The Hidden Cost of Overlooking Technology in Compliance, Efficiency, and Strategy
This post explores how businesses often overlook technology risk as a core factor in compliance, operational efficiency, and long-term growth.
4/10/20262 min read
Technology risk is still one of the most underestimated business risks I see.
Too often, technology is treated as something for the IT team to manage, while the business focuses on growth, compliance, and operations. But the reality is that technology now sits underneath all three. When systems are weak, disconnected, or overly manual, the impact shows up everywhere: delayed reporting, inconsistent records, poor audit trails, weak access controls, and slower decision-making.
In my work across audits, risk assessments, and training, I have seen that many businesses do not fail because they lack ambition. They struggle because they outgrow manual processes, spreadsheets, informal controls, and legacy ways of working, while their technology and governance do not keep pace.
This is especially relevant when I think about companies in Malawi.
Many businesses in Malawi are resilient, entrepreneurial, and ready to grow. But growth can slow when technological advancement is treated as optional rather than foundational. In some companies, finance and operational reporting still depend heavily on manual work. In others, critical knowledge sits with one or two people, systems do not integrate well, or records are difficult to retrieve when auditors, regulators, investors, or business partners need them.

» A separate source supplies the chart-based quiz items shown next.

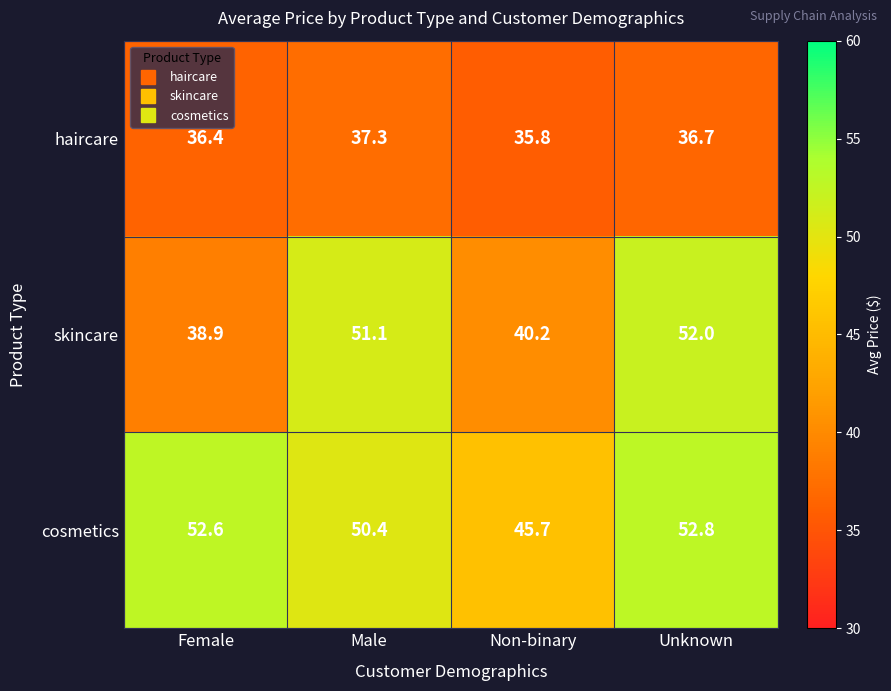

Rank the series at Unknown from highest to lowest value.

cosmetics, skincare, haircare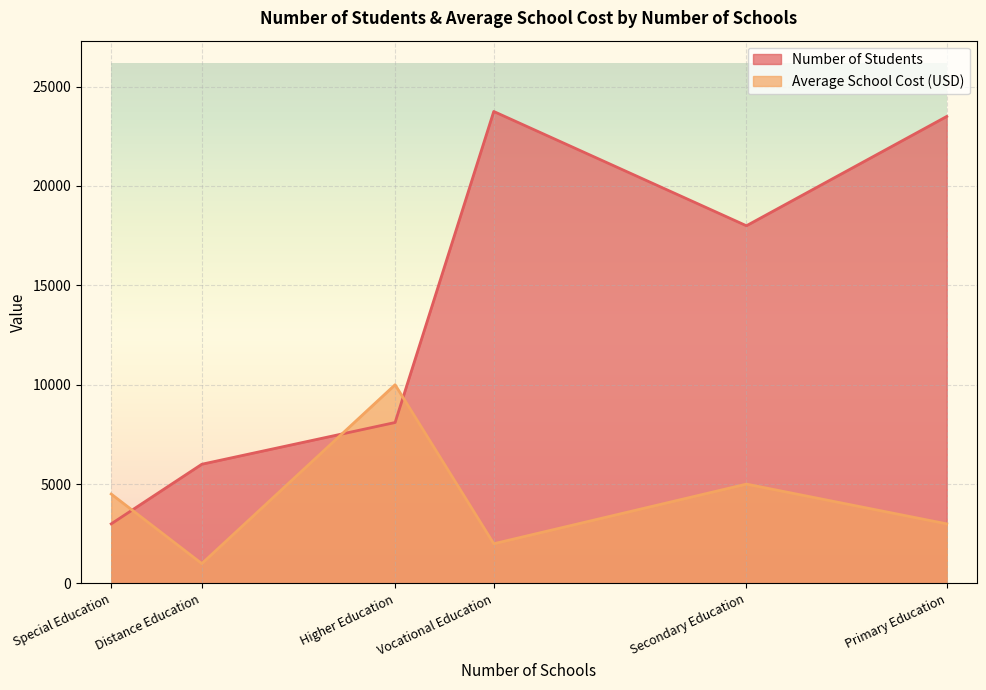

The Average School Cost (USD) series shows 4500 at Special Education. True or false?

True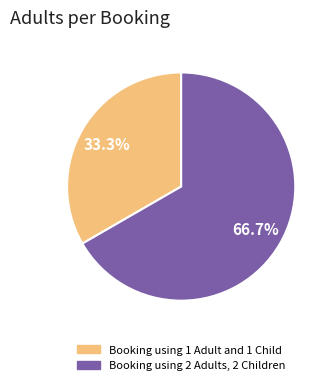

Approximately how many times larger is the value at Booking using 1 Adult and 1 Child compared to Booking using 2 Adults, 2 Children?

0.5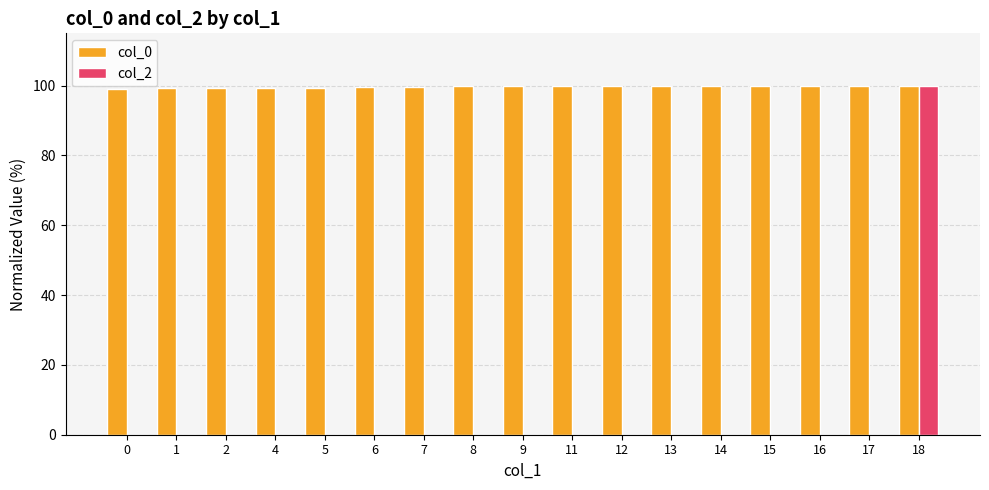

What is the maximum value shown in the chart?

100.0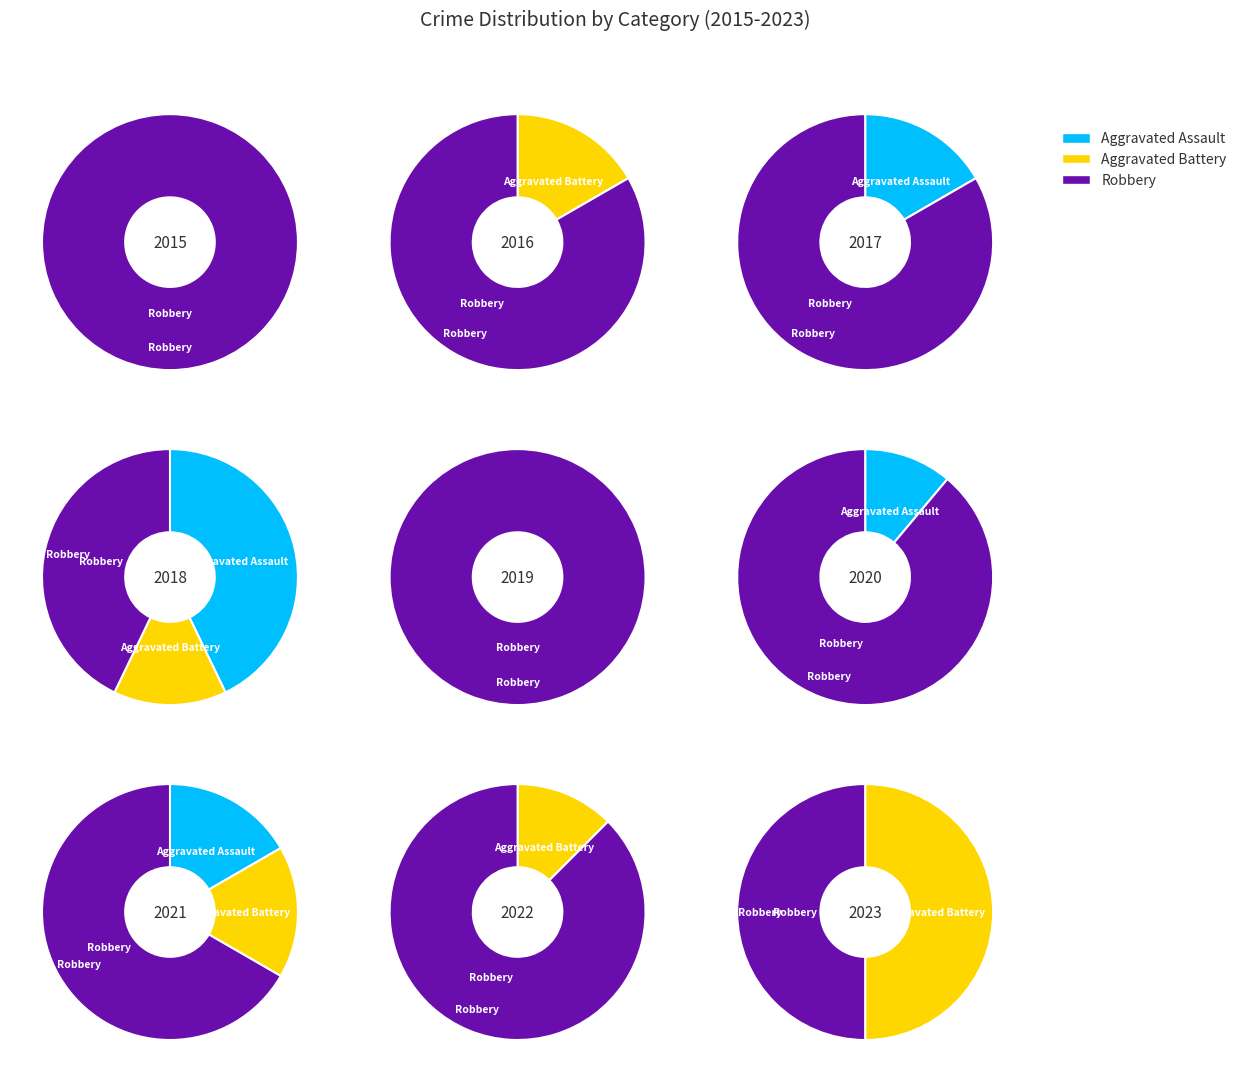

How many segments does this pie chart have?

9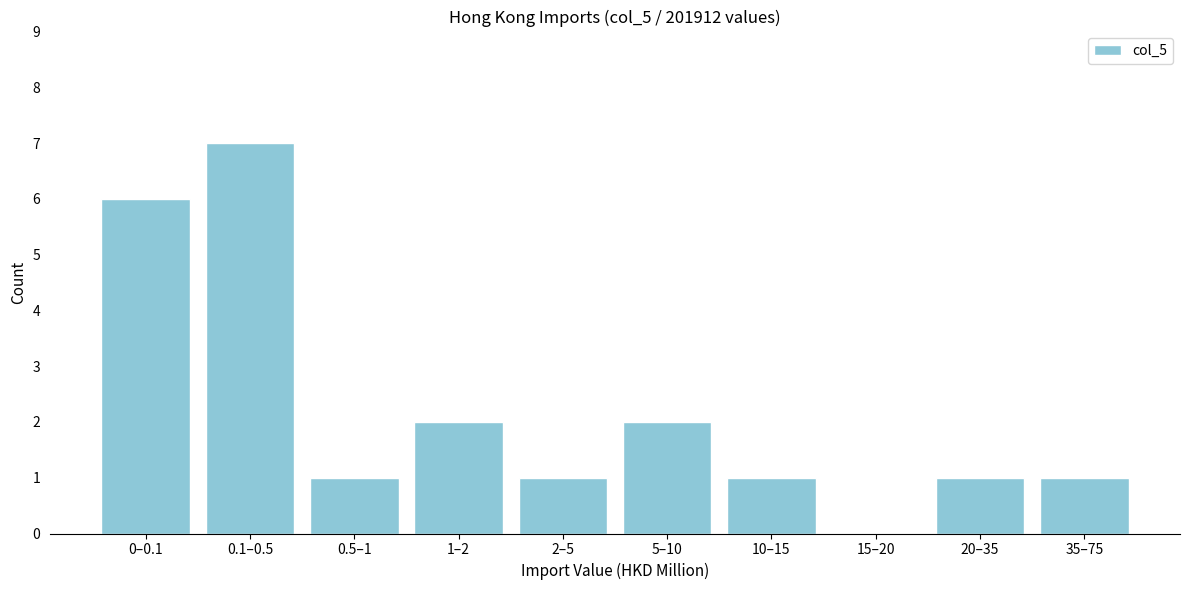

Reading right to left, transcribe all the data shown in this chart.

35–75=1	20–35=1	15–20=0	10–15=1	5–10=2	2–5=1	1–2=2	0.5–1=1	0.1–0.5=7	0–0.1=6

That is not always because leaders do not care. In many cases, businesses are navigating real constraints: limited budgets, infrastructure challenges, inconsistent connectivity, power disruptions, and a smaller pool of specialized digital skills. Those realities matter. But they do not remove the risk. They simply make it more important to be deliberate about where technology investment, governance, and training are prioritized.
Another challenge is that technology on its own does not solve much. Businesses also need people who are trained to use systems well, leaders who sponsor change, and processes that are redesigned as the business evolves. A new tool layered onto a weak process usually just makes the weakness move faster.
This is where I believe GRC has real business value. Good governance, risk management, and compliance are not only about avoiding findings or passing audits. They help businesses ask better questions earlier. Are our systems supporting the way we want to grow? Are our controls keeping up with the size and complexity of the business? Can leadership rely on the data it is using to make decisions? Would we be ready if a regulator, investor, or customer asked for evidence tomorrow?
For businesses in Malawi, this is also about opportunity. Stronger technology foundations can improve trust, strengthen internal control, support investor confidence, and help companies compete more effectively across the region. Technological advancement is not just about looking modern. It is about building a business that can scale with more confidence, more visibility, and more resilience.
Without that foundation, growth does not just become slower. It becomes harder to manage, harder to govern, and harder to sustain.